Fitzgerald is the cousin of Mary Surratt, who was hanged in 1865 for conspiring to assassinate Abraham Lincoln. Surratt is played by Robin Wright in The Conspirator (2010), directed by Redford, who played Gatsby.
It seems obvious to me that Nick Carraway was in love with Jay Gatsby, but then, I am always being accused of “making things gay”. There are some important gay connections to their story: Zelda told her husband that the trouble with their sex life was because he was “a fairy” and she believed he was having an affair with Hemingway. Tennessee Williams used the Fitzgeralds’ lives in his play Clothes For A Summer Hotel (1980). The original screenplay of the 1974 The Great Gatsby was written by Truman Capote. Capote described his screenplay as: “Nick was a homosexual and Jordan Baker a vindictive lesbian”. Following the rejection of Capote’s script, Coppola wrote a draft in three weeks, even though he was unfamiliar with the book.

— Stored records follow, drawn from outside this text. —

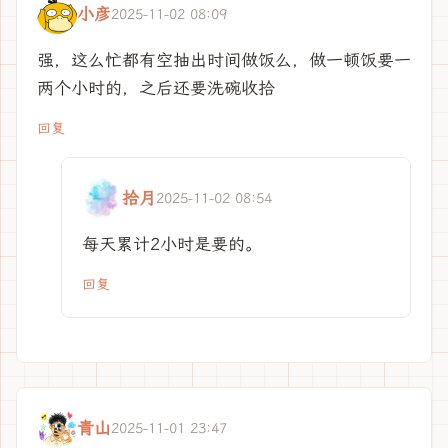
小彦
2025-11-02 08:09
强，这么忙都有空抽出时间做饭么，做一顿饭要一
两个小时的，之后还要洗碗收拾
回复
拾月
2025-11-02 08:54
每天累计2小时是要的。
回复
青山
2025-11-01 23:47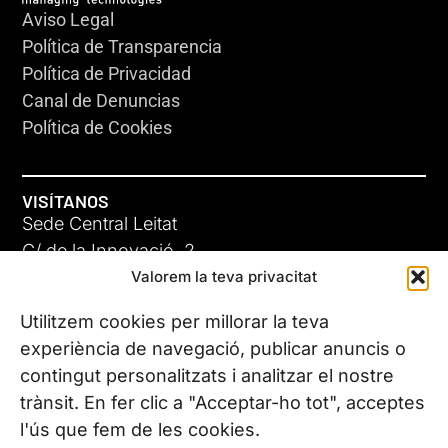
Aviso Legal
Política de Transparencia
Política de Privacidad
Canal de Denuncias
Política de Cookies
VISÍTANOS
Sede Central Leitat
C/ de la Innovació, 2
Valorem la teva privacitat
08225 Terrassa, (Barcelona)
Conoce todas nuestras sedes
Utilitzem cookies per millorar la teva
experiència de navegació, publicar anuncis o
contingut personalitzats i analitzar el nostre
CONTÁCTANOS
trànsit. En fer clic a "Acceptar-ho tot", acceptes
Tel. (+34) 937 882 300
l'ús que fem de les cookies.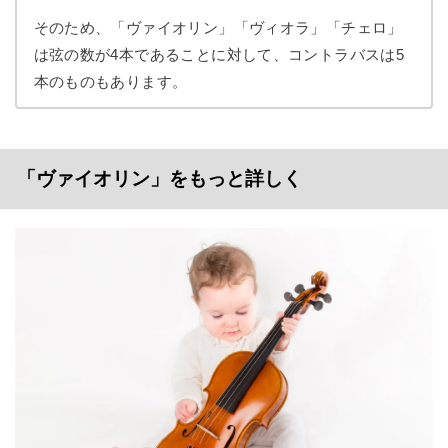
そのため、「ヴァイオリン」「ヴィオラ」「チェロ」
は弦の数が4本であることに対して、コントラバスは5
本のものもあります。
「ヴァイオリン」をもっと詳しく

Fitzgerald is portrayed by gay actor Malcolm Gets in the film Mrs. Parker And The Vicious Circle (1994). He is played by Timothy Hutton in Zelda (1993); Jason Miller in F. Scott Fitzgerald In Hollywood (1976); in F. Scott Fitzgerald And The Last Of The Belles (1974) by Richard Chamberlain; by Gregory Peck in Beloved Infidel (1959); and Last Call (2002) has Jeremy Irons as the famous writer.Tom Hiddleston and Alison Pill appear as the Fitzgeralds in Woody Allen‘s delightful Midnight in Paris (2011), and Guy Pearce and Vanessa Kirby portray the couple in the 2016 television series Genius.
The Fitzgeralds are buried together. Inscribed on their tombstone is the final sentence of The Great Gatsby:
“So we beat on, boats against the current, borne back ceaselessly into the past.”